Pictured people or hands with joints
=== Section Start ===
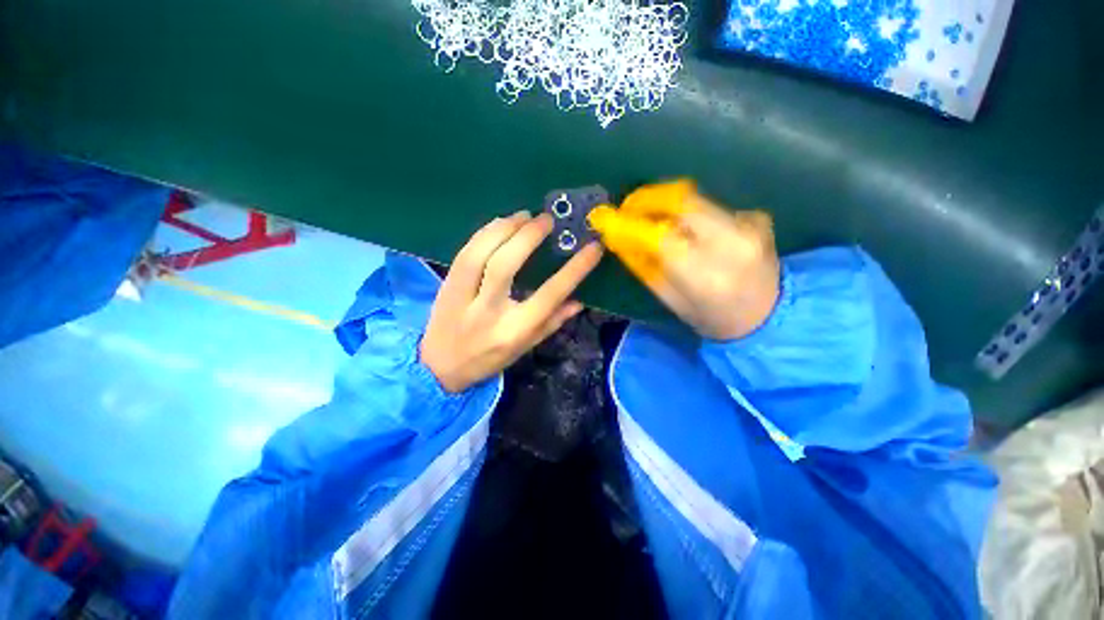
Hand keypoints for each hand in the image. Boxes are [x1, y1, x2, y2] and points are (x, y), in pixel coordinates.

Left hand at [421, 211, 603, 392]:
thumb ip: (552, 322)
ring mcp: (462, 297)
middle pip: (505, 266)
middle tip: (546, 219)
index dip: (574, 270)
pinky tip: (500, 223)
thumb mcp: (525, 347)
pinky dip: (484, 233)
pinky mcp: (446, 285)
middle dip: (528, 236)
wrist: (439, 367)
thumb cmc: (489, 359)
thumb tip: (578, 300)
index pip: (549, 295)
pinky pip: (464, 252)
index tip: (592, 247)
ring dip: (504, 228)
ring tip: (524, 216)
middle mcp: (488, 312)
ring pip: (479, 254)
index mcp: (514, 330)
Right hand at [588, 180, 778, 339]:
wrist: (769, 319)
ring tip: (646, 217)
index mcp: (706, 275)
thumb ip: (643, 266)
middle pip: (680, 200)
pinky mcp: (755, 217)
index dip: (628, 224)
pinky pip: (709, 206)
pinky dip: (687, 213)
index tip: (604, 218)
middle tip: (626, 208)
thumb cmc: (712, 318)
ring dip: (664, 204)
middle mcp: (731, 243)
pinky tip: (683, 228)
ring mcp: (749, 225)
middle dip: (646, 199)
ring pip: (694, 199)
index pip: (658, 236)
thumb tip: (617, 238)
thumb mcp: (670, 299)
=== Section End ===
• Task to carry out: Give back all of the entries above exactly, with the pictures excluded.

• Answer space:
Hand keypoints for each hand in the image. Boxes are [x1, y1, x2, y2] and points are (x, y), in pixel coordinates.

Left hand at [421, 211, 603, 392]:
thumb ip: (552, 322)
ring mcp: (462, 297)
middle pip: (505, 266)
middle tip: (546, 219)
index dip: (574, 270)
pinky tip: (500, 223)
thumb mcp: (525, 347)
pinky dip: (484, 233)
pinky mcp: (446, 285)
middle dip: (528, 236)
wrist: (439, 367)
thumb cmc: (489, 359)
thumb tip: (578, 300)
index pip: (549, 295)
pinky pip: (464, 252)
index tip: (592, 247)
ring dip: (504, 228)
ring tip: (524, 216)
middle mcp: (488, 312)
ring pip: (479, 254)
index mcp: (514, 330)
Right hand at [588, 180, 778, 339]:
wrist: (769, 319)
ring tip: (646, 217)
index mcp: (706, 275)
thumb ip: (643, 266)
middle pip: (680, 200)
pinky mcp: (755, 217)
index dip: (628, 224)
pinky pip: (709, 206)
pinky dip: (687, 213)
index tip: (604, 218)
middle tip: (626, 208)
thumb cmc: (712, 318)
ring dip: (664, 204)
middle mcp: (731, 243)
pinky tip: (683, 228)
ring mcp: (749, 225)
middle dip: (646, 199)
ring pip: (694, 199)
index pip: (658, 236)
thumb tip: (617, 238)
thumb mcp: (670, 299)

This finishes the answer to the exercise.